I remember very clearly visiting with my mom, dad, brother and sister for dinner one evening, sitting around the dining room table and bringing up this app idea. I've shared ideas with them over the years, but they had a level of enthusiasm about this one that spurred me to make a proof of concept. It helps that I love writing, drawing and telling stories, and I view programming as a creative medium as much as clay or paint or charcoal.

Writing the proof of concept was fun. It was a way for me to figure out the basic mechanism of putting characters on the screen, moving them with my finger, and playing back those motions. A week of programming yielded this small kernel of code.

Moving stick figures!

Moving stick figures!

Working on and off in my spare time over the next two months, I built a structure around this kernel to handle multiple pages and a means to transition between them. The basics of the app were in place.

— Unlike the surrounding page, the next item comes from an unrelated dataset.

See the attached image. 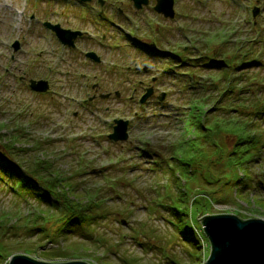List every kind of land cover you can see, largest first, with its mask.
<instances>
[{"label":"rangeland","instance_id":"1","mask_svg":"<svg viewBox=\"0 0 264 264\" xmlns=\"http://www.w3.org/2000/svg\"><path fill=\"white\" fill-rule=\"evenodd\" d=\"M108 3L104 9L109 19L115 16L126 25L136 24L140 31L149 28L148 21L153 26L159 25L160 29L155 28L160 30L156 40L160 43L156 46L157 50L167 51L177 44L186 46L190 43L200 47L203 45L201 32L217 31L221 22L235 25L233 36L251 38L255 44L262 46L264 53V12L244 23V18H249L245 4H249L250 0L234 3L229 0H176V20L156 19L149 5L134 13L127 12L132 4L127 5L126 1L109 0ZM117 7L125 10V14L127 12L124 22L117 16ZM15 9H25L18 20ZM91 14L95 16V10L83 11L73 1L70 4L64 0H0V166L5 168L4 172L15 166L14 170L20 175L36 168L42 171L40 166L44 170L51 168L91 191L85 196L90 200L104 198V208L99 210V222L90 240L70 234L68 238L60 237L54 243L43 238L39 241L34 236H26L23 227L30 225L24 218L32 211L36 215L35 209L44 208L43 204L32 195L25 198L17 196L13 189L0 181V241L12 244L11 253H26L50 262L74 259L92 264H174L170 262L172 257L180 264H195L189 256V251L194 249L185 244L168 222L174 217L161 206L155 205L157 209L154 207L152 211L147 208L153 204L152 199L161 191V186L169 185L174 177L171 173L165 174V170L159 172L155 167L151 170L150 160L161 158V166L166 169L169 159L176 162L170 155L171 152L178 155L180 148H175L178 142H188L190 132L181 130L178 110L179 105L192 95L187 90L190 85L187 80L176 78L172 72L162 74L156 66L162 68L165 63H161L158 56H138V52L133 53L126 44L122 47L126 57L120 58L116 65L115 49L100 38L105 32L103 22L106 19L94 21L87 16ZM45 20L85 30L87 34L76 41L74 48L63 47L54 33L43 26ZM113 22L108 23L111 30L117 29ZM94 34L97 36L93 37ZM215 39H206L205 42ZM15 40L19 44L16 50L11 45ZM91 48L102 58L104 67L83 59V52ZM131 58L133 60L130 61ZM144 64L150 66L146 73L134 69L142 70ZM251 68L256 74L264 76V67L253 65L248 69ZM158 73L159 77L151 82L154 77L150 78L151 75ZM29 78L47 79L48 91L44 94L32 91L28 87ZM93 81L100 83L97 94L109 91L111 95L94 97L92 101H86L87 104L82 101L91 95L90 83ZM148 84L155 91L144 104L139 105L135 98L129 97L133 87H137L136 96ZM258 90L257 96L264 97V89ZM116 91H119L118 96L114 94ZM162 94L164 100L160 102L156 95ZM114 117L129 119L127 139H108ZM209 123L215 136V147L213 142L205 139L206 136L195 137L197 141H202L203 146L200 161L191 167L195 170L194 180L198 182V187L203 185L207 188L204 189L206 198L200 200L207 202L209 213L235 212L243 218L264 219V207H259V202L256 204V201L264 200V147L258 153L254 151L255 157H258L249 161L247 167L234 164L226 154L234 149L235 137L230 139L222 133L224 121L217 123L209 120ZM261 123L264 126L263 118ZM189 138L195 140L193 135ZM142 144L153 153L140 151ZM217 144L223 145L221 154L219 149L213 154L219 147ZM250 147L253 152V146ZM188 149L190 147L180 155L184 156ZM215 159L219 161L220 179L207 183L197 170L206 174V170L210 169L209 162L215 163ZM227 160L235 169L233 172L230 168H222L227 167ZM38 161L40 165L36 166ZM82 162H86L87 166ZM213 167L211 169L215 171ZM224 171L228 173L223 174ZM226 174H233L234 177L227 180ZM3 177L4 180L13 179L12 176ZM175 177L179 175L175 173ZM31 186L41 189L34 180ZM87 198L82 200L90 202ZM192 198L189 196L188 205ZM195 225L198 226L197 223ZM133 228L139 229L140 233L133 232ZM194 229L196 231L197 228ZM199 230L203 231V228ZM14 234H17L16 242ZM72 243L73 247H67ZM107 247L111 249L105 251ZM24 248L31 250L25 252ZM60 249L68 254L53 253ZM204 251L208 253V249L202 250L201 247L202 261H196V264H204ZM124 256L128 258L125 263Z\"/></svg>","mask_w":264,"mask_h":264},{"label":"trees","instance_id":"2","mask_svg":"<svg viewBox=\"0 0 264 264\" xmlns=\"http://www.w3.org/2000/svg\"><path fill=\"white\" fill-rule=\"evenodd\" d=\"M242 48L243 47H241L238 54L240 57L237 56V59H239L237 68H242L239 64H246V57L255 53V46L248 48L251 49V51H244ZM201 59V57L195 59L193 64H199ZM253 65H256L255 61H253ZM216 68L222 71L221 78L223 79V82H228V85L225 89L214 92L217 89V86L211 84V90L213 91L212 94L210 96L207 95L202 104L200 103V105H194L190 108L187 119V131L189 130L190 132L188 136L193 135L194 138H200L201 135L202 138L206 136L205 139L213 142L214 145H211L215 147V136L211 131L212 128L210 127L209 120H215L217 123L219 120L224 121V126H221L224 131L222 133H226L225 135L230 139H232L231 136L235 137L234 149L226 155L228 159L234 163V160L231 159H233L236 154L238 159L235 160L236 162L234 164H240L242 167H247L249 161L254 160L257 157H255L256 154L254 151L258 153V150L264 147V126L261 123V120L264 117V101L262 96H257L258 89L262 88H257L258 82L256 80L258 79H256L257 76L254 74V77L256 78L254 79L253 90L250 91L251 95L236 91L237 88H233V85L236 83L237 86L238 83L242 81L241 77L236 76L235 79L232 78L231 80V76L227 74L230 69L228 65L217 66ZM209 72L213 74L215 71L209 70ZM197 138L194 140L188 137V145L190 150H193V156L182 158L180 152L183 151L184 153L186 149L184 146L186 142L182 143L183 141L178 142V145L176 146V149L180 148L178 150V155L173 153V158L176 159L175 164L181 168V170L178 168L179 173L185 178L183 180L184 183H182L179 178H175L176 182H173L174 186L172 189H169L168 187L166 189L164 187L165 190H161L157 195V199L159 200L154 202L155 205L161 206L164 210L169 212V214L177 218L174 223L180 233H182L183 240L190 248L194 249L191 252L189 251V256L195 264L197 263L196 261L200 262L201 259V247L198 237L202 238L203 235V233H200L201 231L199 229H201V227L196 216L201 212L203 214L209 212L207 202L205 200H200V198H206L204 190L207 189L206 186L201 185L198 187V182L194 180L196 179L195 171L187 169V165L193 166V164H198L201 159L198 157L201 155L199 146L202 143L201 140L197 141ZM250 146H253V152H251ZM191 153L192 152L185 155L188 156ZM82 164L87 165L86 163ZM217 164H219V161L217 162L215 159V163L212 161L209 165L210 169L206 170V174H203L200 170L197 172L202 174L203 179L207 181V183H212L220 179V176L218 175L219 170L214 166ZM37 165H40L39 161L36 162V166ZM13 167L7 172H4L3 169L5 168L0 166V177L11 175L14 177L13 181L18 184L16 190L20 195L24 194V196H26L31 194L32 196L39 198V201L43 202L42 204L44 206V208H38L35 211L36 215L30 213L24 218L30 224L29 226L25 225L23 227L26 236H34V238L36 237L39 241L43 238L46 239V242L49 241L54 243L60 237L61 239L68 238L70 234H75L77 237L81 236L85 240H90L91 237L95 235V228L99 222L98 218L101 215L99 214V210L100 208H104L102 207V201H104L102 196L99 200H90L85 196L91 194V191L81 188L76 181L71 182L69 176L64 177L66 174L60 175L58 171L51 168L44 170L45 168L40 166L43 169L42 171H39L36 168L33 170L34 172L31 171L30 174L24 173V175H20ZM212 167L216 168L215 171L211 169ZM222 168H230L231 172L235 170L232 168L228 160L227 167ZM225 173H228V171H224L223 174ZM233 174H226V179L233 178ZM33 178L42 189H36L31 186V180ZM110 184L115 185V183ZM192 192H194V194H192ZM189 196H192L193 198L191 199L192 202L188 205ZM243 196V198H246L245 195ZM83 198H87V201L90 202L85 203L82 200ZM248 200L249 198L247 201ZM257 203L259 207H264V200L256 201V204ZM194 204H196L195 208ZM209 208H211V206ZM234 214L238 216V214ZM188 216H190L191 223L194 224L192 228L191 223L187 220ZM238 217L243 218L240 216ZM195 223H197L198 226H196ZM194 227L195 229L197 228L196 231H193ZM186 231H189V233H186ZM14 236L16 242L17 234H14ZM93 239H95V237ZM4 244L0 241V264L1 262L5 263L7 256L11 253L12 249V244ZM116 244L117 243L114 245ZM72 245L74 244H69L67 247H73ZM110 249V247H107L104 250L108 251ZM30 250L31 248H24L25 252H29ZM53 253L68 254L67 251L61 252V249L54 250ZM127 259L128 258L124 256V263ZM170 262L180 264V261L176 258H170Z\"/></svg>","mask_w":264,"mask_h":264},{"label":"water","instance_id":"3","mask_svg":"<svg viewBox=\"0 0 264 264\" xmlns=\"http://www.w3.org/2000/svg\"><path fill=\"white\" fill-rule=\"evenodd\" d=\"M156 9L165 15H173L172 0H159ZM53 29L64 44L73 45L79 31L63 29L58 24ZM15 48L18 47L15 43ZM30 86L38 91L47 89L45 80H30ZM148 91L143 99L149 94ZM126 122L118 120L111 137L125 138ZM203 230L210 242V253L204 264H264V219H241L233 214H206L200 216ZM8 264H89L82 260L48 262L34 259L26 254H14Z\"/></svg>","mask_w":264,"mask_h":264},{"label":"flooded vegetation","instance_id":"4","mask_svg":"<svg viewBox=\"0 0 264 264\" xmlns=\"http://www.w3.org/2000/svg\"><path fill=\"white\" fill-rule=\"evenodd\" d=\"M97 1H98V0H90L89 3L92 4V5L94 6L93 2H97ZM94 89L97 90V87L94 88Z\"/></svg>","mask_w":264,"mask_h":264}]
</instances>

Of course, I also needed a story to tell.

Just like the app itself, Pea and Carrot seemed to have just been waiting for me to discover it. Somewhere during that first two months, in one of those rare moments when an idea springs fully-formed from your imagination and you transcribe it, I wrote the story in one sitting. I then sat down with my Wacom tablet and Pixelmator to draw the two main characters. I tried to use a style that was cute without being silly, loose and sketchy but not shoddy. The colored-outside-the-lines look was one I decided on quickly as a way to meet those basic design goals. The fact that I only had to draw each one once and then make multiple facial expressions made the process much more efficient than drawing more sophisticated characters with lots of different poses. (Plus it closely matched my illustration skills.)

Pea was a pea.

Pea was a pea.

All stories in tapStory are just a collection of images and a few text files that describe how they are grouped and laid out in scenes. For Pea and Carrot, I wrote all those text files by hand. (It took a while.) I also had to solve the problem of how to look at a finger touch in the rectangular area of the image for a character and decide whether it had actually landed on the character rather than the empty space around it. In a future post I'll dig into both of these challenges in more detail.

Because I use Git, I can go back in time and check out snapshots from any period in tapStory's history. (That's how I produced the GIFs above.) I think I'm really going to enjoy writing more about the evolution of the app. It's interesting to go back and see how something so big and complex evolved from humble origins.